◆ Task to carry out
Reproduce each of the lines below character for character, omitting the pictures from your answer.

[Data for review Boundary: Start]

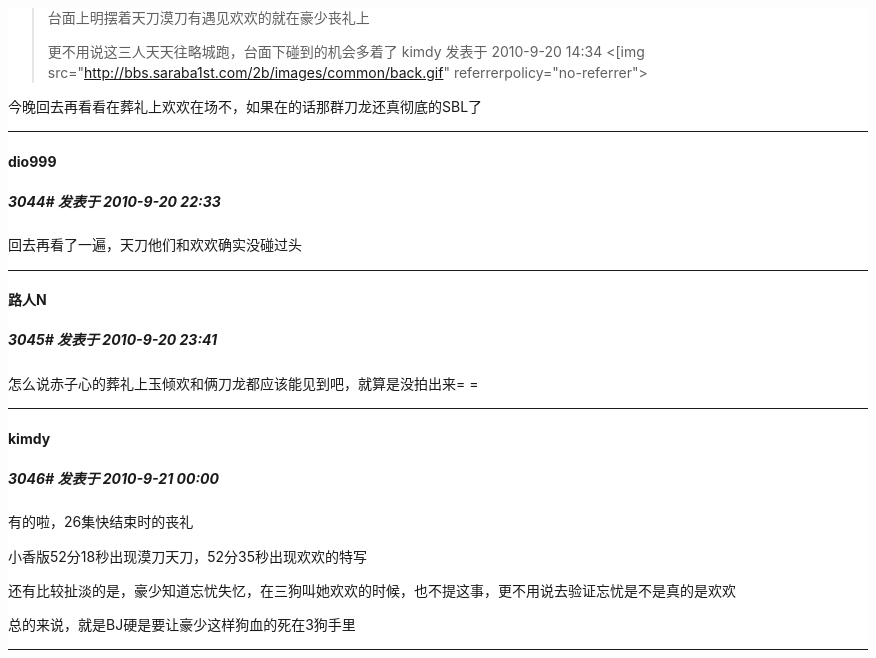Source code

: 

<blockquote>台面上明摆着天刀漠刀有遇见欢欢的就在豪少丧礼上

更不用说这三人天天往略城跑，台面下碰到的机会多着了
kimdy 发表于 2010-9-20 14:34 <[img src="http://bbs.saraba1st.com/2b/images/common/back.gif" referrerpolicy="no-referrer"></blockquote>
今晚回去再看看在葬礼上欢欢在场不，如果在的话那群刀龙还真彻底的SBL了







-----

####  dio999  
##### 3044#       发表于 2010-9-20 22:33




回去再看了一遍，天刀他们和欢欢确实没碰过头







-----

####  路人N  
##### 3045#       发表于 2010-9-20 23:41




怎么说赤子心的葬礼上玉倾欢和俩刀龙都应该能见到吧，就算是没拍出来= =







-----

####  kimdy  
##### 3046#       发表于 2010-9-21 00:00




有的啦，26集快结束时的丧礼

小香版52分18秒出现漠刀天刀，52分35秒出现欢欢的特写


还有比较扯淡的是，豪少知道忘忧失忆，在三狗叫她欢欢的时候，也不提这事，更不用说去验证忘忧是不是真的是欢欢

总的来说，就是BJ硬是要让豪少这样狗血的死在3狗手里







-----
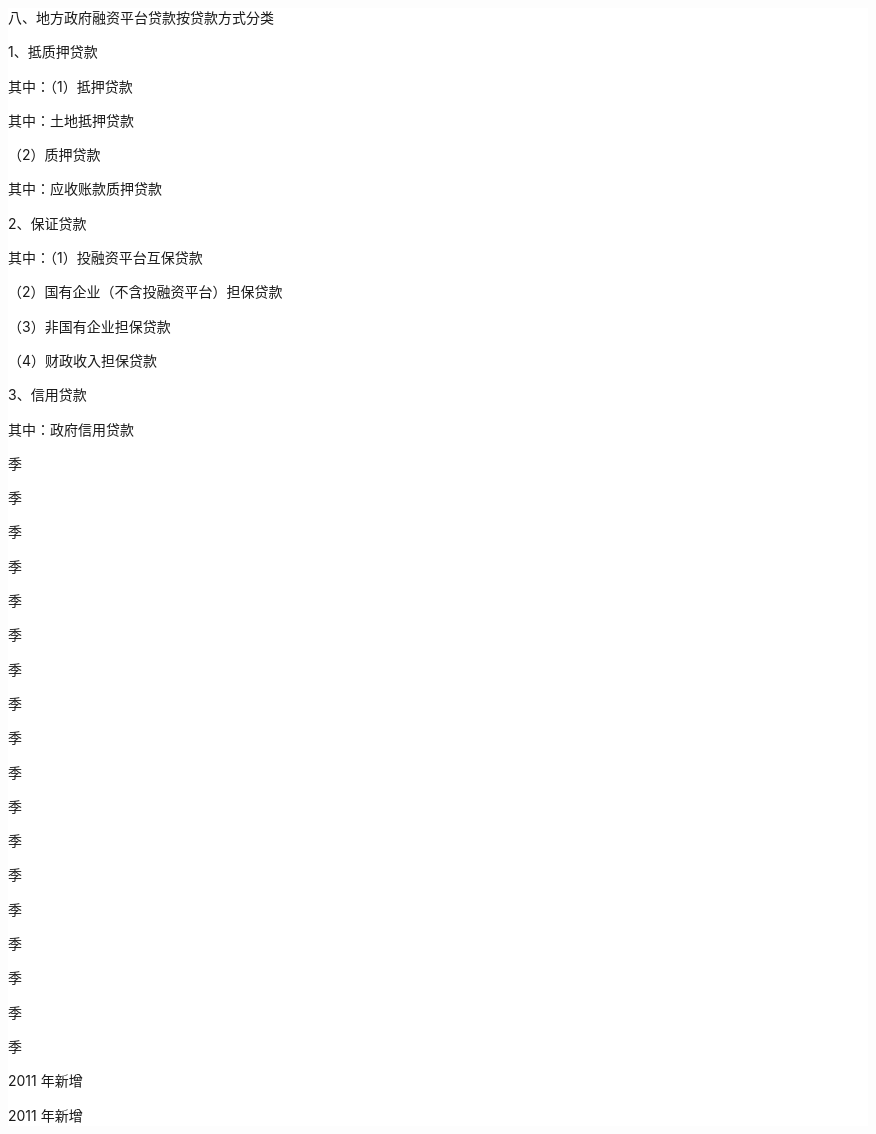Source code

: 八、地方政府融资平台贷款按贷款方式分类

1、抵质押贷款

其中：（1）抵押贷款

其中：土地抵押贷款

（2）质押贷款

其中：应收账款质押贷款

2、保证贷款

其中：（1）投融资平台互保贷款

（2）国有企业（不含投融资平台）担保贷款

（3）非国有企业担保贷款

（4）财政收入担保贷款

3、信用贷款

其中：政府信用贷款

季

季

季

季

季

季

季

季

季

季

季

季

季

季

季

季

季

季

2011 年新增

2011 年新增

[Data for review Boundary: End]

◆ Result below
Source code

: 

<blockquote>台面上明摆着天刀漠刀有遇见欢欢的就在豪少丧礼上

更不用说这三人天天往略城跑，台面下碰到的机会多着了
kimdy 发表于 2010-9-20 14:34 <[img src="http://bbs.saraba1st.com/2b/images/common/back.gif" referrerpolicy="no-referrer"></blockquote>
今晚回去再看看在葬礼上欢欢在场不，如果在的话那群刀龙还真彻底的SBL了







-----

####  dio999  
##### 3044#       发表于 2010-9-20 22:33




回去再看了一遍，天刀他们和欢欢确实没碰过头







-----

####  路人N  
##### 3045#       发表于 2010-9-20 23:41




怎么说赤子心的葬礼上玉倾欢和俩刀龙都应该能见到吧，就算是没拍出来= =







-----

####  kimdy  
##### 3046#       发表于 2010-9-21 00:00




有的啦，26集快结束时的丧礼

小香版52分18秒出现漠刀天刀，52分35秒出现欢欢的特写


还有比较扯淡的是，豪少知道忘忧失忆，在三狗叫她欢欢的时候，也不提这事，更不用说去验证忘忧是不是真的是欢欢

总的来说，就是BJ硬是要让豪少这样狗血的死在3狗手里







-----
Source code

: 八、地方政府融资平台贷款按贷款方式分类

1、抵质押贷款

其中：（1）抵押贷款

其中：土地抵押贷款

（2）质押贷款

其中：应收账款质押贷款

2、保证贷款

其中：（1）投融资平台互保贷款

（2）国有企业（不含投融资平台）担保贷款

（3）非国有企业担保贷款

（4）财政收入担保贷款

3、信用贷款

其中：政府信用贷款

季

季

季

季

季

季

季

季

季

季

季

季

季

季

季

季

季

季

2011 年新增

2011 年新增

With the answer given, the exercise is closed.